* [ABOUT THIS EXERCISE]:
Count how many lines in the data below include "named". Answer with the number only.

* [GIVEN RECORDS]:
○ ○ ○ ○ ○ ○ ○
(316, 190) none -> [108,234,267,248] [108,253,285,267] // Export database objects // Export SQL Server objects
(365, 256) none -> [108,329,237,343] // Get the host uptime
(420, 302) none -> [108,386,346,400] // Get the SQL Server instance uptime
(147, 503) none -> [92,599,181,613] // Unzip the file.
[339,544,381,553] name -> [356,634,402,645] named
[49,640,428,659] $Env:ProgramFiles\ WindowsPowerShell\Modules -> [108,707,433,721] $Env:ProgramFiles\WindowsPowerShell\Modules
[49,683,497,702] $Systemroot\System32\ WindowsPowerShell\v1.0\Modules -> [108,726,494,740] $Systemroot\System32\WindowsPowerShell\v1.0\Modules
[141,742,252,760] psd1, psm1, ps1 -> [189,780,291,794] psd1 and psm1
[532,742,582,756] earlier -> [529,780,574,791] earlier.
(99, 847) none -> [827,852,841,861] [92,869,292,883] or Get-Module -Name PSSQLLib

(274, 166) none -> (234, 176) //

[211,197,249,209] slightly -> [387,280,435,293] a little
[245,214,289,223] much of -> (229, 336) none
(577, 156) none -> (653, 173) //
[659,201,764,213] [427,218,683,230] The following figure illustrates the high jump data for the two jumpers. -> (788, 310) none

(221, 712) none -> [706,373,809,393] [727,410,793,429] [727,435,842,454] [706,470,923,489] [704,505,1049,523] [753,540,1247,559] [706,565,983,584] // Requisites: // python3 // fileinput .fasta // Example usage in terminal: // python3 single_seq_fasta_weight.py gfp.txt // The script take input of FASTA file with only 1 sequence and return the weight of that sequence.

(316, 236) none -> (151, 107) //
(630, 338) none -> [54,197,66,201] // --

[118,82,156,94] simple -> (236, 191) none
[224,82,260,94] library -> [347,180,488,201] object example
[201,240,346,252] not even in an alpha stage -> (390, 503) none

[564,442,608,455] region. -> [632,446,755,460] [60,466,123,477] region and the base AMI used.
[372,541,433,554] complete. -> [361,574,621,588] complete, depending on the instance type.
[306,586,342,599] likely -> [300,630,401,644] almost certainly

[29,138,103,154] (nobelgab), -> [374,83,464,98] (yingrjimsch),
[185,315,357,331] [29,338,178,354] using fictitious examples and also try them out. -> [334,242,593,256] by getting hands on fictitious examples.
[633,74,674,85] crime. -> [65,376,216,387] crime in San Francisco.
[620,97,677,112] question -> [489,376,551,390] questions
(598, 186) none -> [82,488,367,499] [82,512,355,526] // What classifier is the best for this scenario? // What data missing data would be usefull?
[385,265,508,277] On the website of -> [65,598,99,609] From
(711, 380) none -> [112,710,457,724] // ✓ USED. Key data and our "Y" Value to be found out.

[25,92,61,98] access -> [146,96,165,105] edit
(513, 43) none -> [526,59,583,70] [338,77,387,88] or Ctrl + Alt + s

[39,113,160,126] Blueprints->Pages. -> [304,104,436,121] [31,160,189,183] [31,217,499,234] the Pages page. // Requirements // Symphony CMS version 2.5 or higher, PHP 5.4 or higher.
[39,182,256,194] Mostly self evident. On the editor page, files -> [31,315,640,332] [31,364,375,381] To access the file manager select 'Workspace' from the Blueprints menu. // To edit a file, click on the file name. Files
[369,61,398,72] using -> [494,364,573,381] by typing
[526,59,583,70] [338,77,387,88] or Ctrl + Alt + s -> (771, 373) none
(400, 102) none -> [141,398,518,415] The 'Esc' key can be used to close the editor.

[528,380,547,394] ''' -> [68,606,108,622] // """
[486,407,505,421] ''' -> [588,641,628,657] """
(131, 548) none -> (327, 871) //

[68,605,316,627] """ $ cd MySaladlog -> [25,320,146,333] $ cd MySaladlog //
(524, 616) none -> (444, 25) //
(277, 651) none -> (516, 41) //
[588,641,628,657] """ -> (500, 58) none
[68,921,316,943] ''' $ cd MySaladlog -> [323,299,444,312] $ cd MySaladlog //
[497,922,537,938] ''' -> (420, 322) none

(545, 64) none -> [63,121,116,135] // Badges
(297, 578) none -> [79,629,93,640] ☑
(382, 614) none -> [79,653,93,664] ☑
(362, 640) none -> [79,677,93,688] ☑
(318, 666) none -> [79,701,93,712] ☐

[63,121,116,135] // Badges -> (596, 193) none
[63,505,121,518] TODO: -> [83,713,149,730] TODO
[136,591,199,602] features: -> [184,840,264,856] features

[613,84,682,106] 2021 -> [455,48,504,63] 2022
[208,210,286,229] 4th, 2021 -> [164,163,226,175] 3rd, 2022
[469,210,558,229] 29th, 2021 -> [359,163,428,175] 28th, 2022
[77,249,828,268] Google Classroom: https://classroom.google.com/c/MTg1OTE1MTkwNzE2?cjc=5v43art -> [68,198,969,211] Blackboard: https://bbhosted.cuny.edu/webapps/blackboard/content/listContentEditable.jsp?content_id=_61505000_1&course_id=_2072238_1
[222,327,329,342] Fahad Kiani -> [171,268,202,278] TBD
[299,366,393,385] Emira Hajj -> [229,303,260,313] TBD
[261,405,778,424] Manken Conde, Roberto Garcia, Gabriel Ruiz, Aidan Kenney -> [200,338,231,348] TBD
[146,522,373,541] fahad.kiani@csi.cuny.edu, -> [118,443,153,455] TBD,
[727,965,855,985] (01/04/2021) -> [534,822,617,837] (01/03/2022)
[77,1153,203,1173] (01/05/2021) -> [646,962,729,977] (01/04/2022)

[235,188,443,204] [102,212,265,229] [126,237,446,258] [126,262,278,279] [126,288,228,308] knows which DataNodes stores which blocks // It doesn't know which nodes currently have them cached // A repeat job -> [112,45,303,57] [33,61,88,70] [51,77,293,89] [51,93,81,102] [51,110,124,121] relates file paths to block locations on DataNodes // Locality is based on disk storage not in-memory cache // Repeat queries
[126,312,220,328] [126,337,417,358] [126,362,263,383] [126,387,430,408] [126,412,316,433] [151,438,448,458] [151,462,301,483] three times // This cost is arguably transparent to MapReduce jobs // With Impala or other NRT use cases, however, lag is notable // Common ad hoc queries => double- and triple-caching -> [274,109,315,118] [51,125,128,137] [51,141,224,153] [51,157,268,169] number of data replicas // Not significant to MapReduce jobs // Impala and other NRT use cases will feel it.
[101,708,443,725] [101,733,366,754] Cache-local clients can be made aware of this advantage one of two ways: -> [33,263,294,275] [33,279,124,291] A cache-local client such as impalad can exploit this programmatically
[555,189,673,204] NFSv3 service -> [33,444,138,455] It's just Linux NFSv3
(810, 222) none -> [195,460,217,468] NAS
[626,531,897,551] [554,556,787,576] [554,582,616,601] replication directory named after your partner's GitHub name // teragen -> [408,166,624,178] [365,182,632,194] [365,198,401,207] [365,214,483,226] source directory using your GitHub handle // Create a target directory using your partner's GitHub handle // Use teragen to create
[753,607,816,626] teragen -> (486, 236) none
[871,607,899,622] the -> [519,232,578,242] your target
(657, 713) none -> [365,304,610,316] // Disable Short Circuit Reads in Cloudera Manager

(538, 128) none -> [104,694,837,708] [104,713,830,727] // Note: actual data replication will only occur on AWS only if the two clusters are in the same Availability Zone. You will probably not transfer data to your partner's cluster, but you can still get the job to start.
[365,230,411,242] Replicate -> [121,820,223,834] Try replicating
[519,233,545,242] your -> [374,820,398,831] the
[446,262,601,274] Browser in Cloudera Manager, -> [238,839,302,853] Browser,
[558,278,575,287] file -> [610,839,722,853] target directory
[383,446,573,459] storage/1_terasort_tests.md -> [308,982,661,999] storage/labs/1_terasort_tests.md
○ ○ ○ ○ ○ ○ ○
* [WRITTEN ANSWER]:
2